Tom Ryan doesn't believe in "navel gazing."
The head of Lancaster County Historical Society since 1997, Ryan, 54, believes local historic events need to be connected to the larger stories of American history.
"We become irrelevant if we are focusing on history that's isolated from the fabric of American history," he said. "If we can't connect local history to major themes, like the Civil War, the Industrial Revolution, then we aren't doing our job; we're just navel gazing."
With the recent merger of the historical society and Wheatland, the home of President James Buchanan, its neighbor on Marietta Avenue, that philosophy will only be strengthened.
"I think Lancaster is a lens through which we can understand how (Pennsylvania) developed," Ryan said. "And now with Wheatland, we have a national story."
Ryan will be CEO of the newly formed organization, which has a whopper of a name — LancasterHistory.org: Lancaster County's Historical Society and President James Buchanan's Wheatland — but will be known as LancasterHistory.org, which is, of course, also the name of its Web site.
He'll oversee a budget of just less than $1.5 million.
"We'll have archivists and librarians and curators who all add value to everything that has been going on at Wheatland for decades," Ryan said. "And the director of Wheatland, Pat Clarke, has a deep grounding in Buchanan and the mid-19th century."
The neighbors have always shared grounds for the annual Civil War encampment on their combined 10 acres. And last September, the two organizations held a joint seminar about reassessing the Buchanan presidency and the political crisis of the 1850s.

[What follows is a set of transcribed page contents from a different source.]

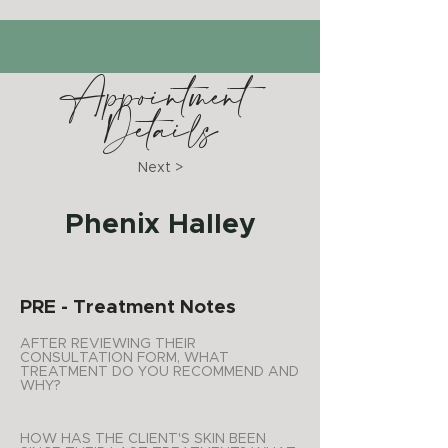
Appointment
Details
Next >
Phenix Halley
PRE - Treatment Notes
AFTER REVIEWING THEIR
CONSULTATION FORM, WHAT
TREATMENT DO YOU RECOMMEND AND
WHY?
HOW HAS THE CLIENT'S SKIN BEEN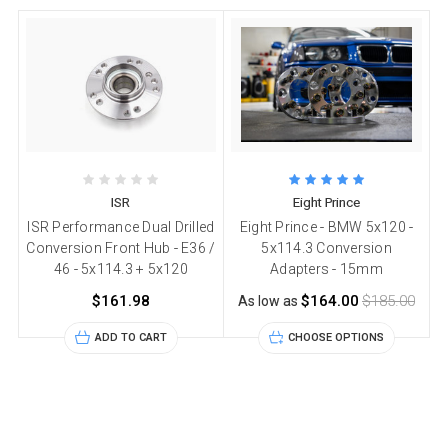
ISR
Eight Prince
ISR Performance Dual Drilled
Eight Prince - BMW 5x120 -
Conversion Front Hub - E36 /
5x114.3 Conversion
46 - 5x114.3 + 5x120
Adapters - 15mm
$161.98
$164.00
$185.00
As low as
ADD TO CART
CHOOSE OPTIONS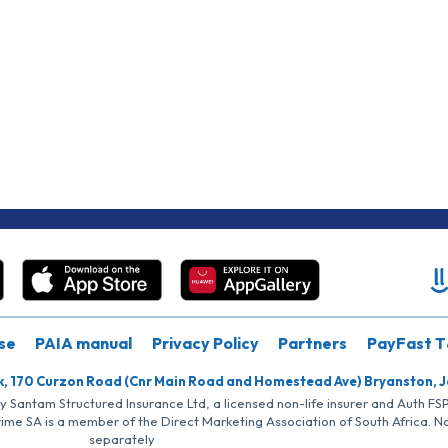
se
PAIA manual
Privacy Policy
Partners
PayFast T
k, 170 Curzon Road (Cnr Main Road and Homestead Ave) Bryanston, 
by Santam Structured Insurance Ltd, a licensed non-life insurer and Auth F
rime SA is a member of the Direct Marketing Association of South Africa. 
separately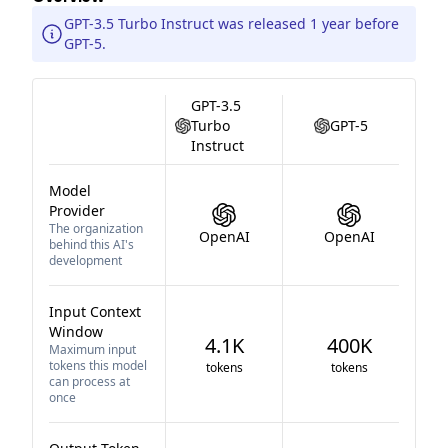
GPT-3.5 Turbo Instruct was released 1 year before
GPT-5.
GPT-3.5
Turbo
GPT-5
Instruct
Model
Provider
The organization
OpenAI
OpenAI
behind this AI's
development
Input Context
Window
4.1K
400K
Maximum input
tokens this model
tokens
tokens
can process at
once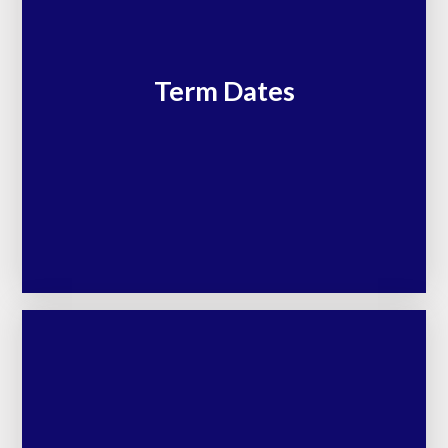
Term Dates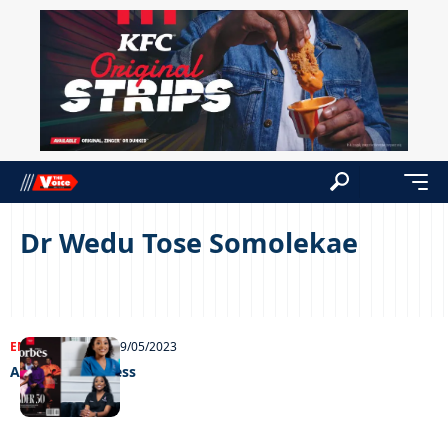
Dr Wedu Tose Somolekae
ENTERTAINMENT
09/05/2023
A glowing success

"We had more than 240 people attend that scholarly symposium," Ryan said. "That, in some ways, pinpoints to the future and the kind of things we will be doing together."
In the dozen years Ryan has been running the historical society, he has worked to make it less insular and open it up to the community.
"We began a series of collaborations that now involve more than 20 partners," he said. "Right now at the Lancaster Bar Association there is an exhibit on the history of law in Lancaster County. We've done the history of Temple Shaarai Shomayim, Central Market, Trinity Lutheran Church."
The historical society also has an array of educational programming, lectures, symposiums, films, research courses, exhibits and school programs.
But its core is devoted to research materials. And it has plenty. So much, in fact, that Ryan says the society is out of space.
The building is filled with county records (more than 600,000 from the county's founding to the early 20th century), family histories and manuscript materials, such as wills and estate inventory.
Ryan said 35 percent of Americans can trace their ancestry in some part to Lancaster County. No wonder the society has members from 46 states.
"Genealogical resources have always been a major thrust for the historical society," he said.
When Ryan came on board, the historical society had about 1,000 members; now it has 2,500, with 500 coming from Wheatland. He will now oversee 20 employees.
"We've changed from being a well-run small historical society to a professionally staffed, first-rate historical society," he said.
Ryan can thank his wife of 24 years, Tracey Weis, a history professor at Millersville University, for his decision to follow a career in history.
He was a social worker who had minored in history at College of the Holy Cross.
When Weis went to Rutgers to get her Ph.D., Ryan began volunteering at the nearby Newark Museum, which has a strong collection of American decorative art.
He was bitten by the history bug, and when Weis got the job at Millersville, Ryan decided to go for his master's and Ph.D. through a special program at Winterthur Museum in Delaware, which houses one of the largest collections of American decorative arts in the country.
He originally wanted to do his dissertation on the Hudson Valley, where he is from, but his wife suggested, with two young sons (Michael, now 20, and Tuck, 14) in tow, he might want to research something closer to home.
"I became enamored with the work of (Lancaster portrait painter) Jacob Eichholtz, and the doors of the Lancaster County Historical Society opened up to me," Ryan recalled.
That was in 1995. Two years later, the executive director position became available.
"I saw a lot of potential here, some of it realized and some of it waiting to happen," he said.
The merger with Wheatland, he said, will make that potential bigger.
"I think, together, we'll be able to do a lot more for the community."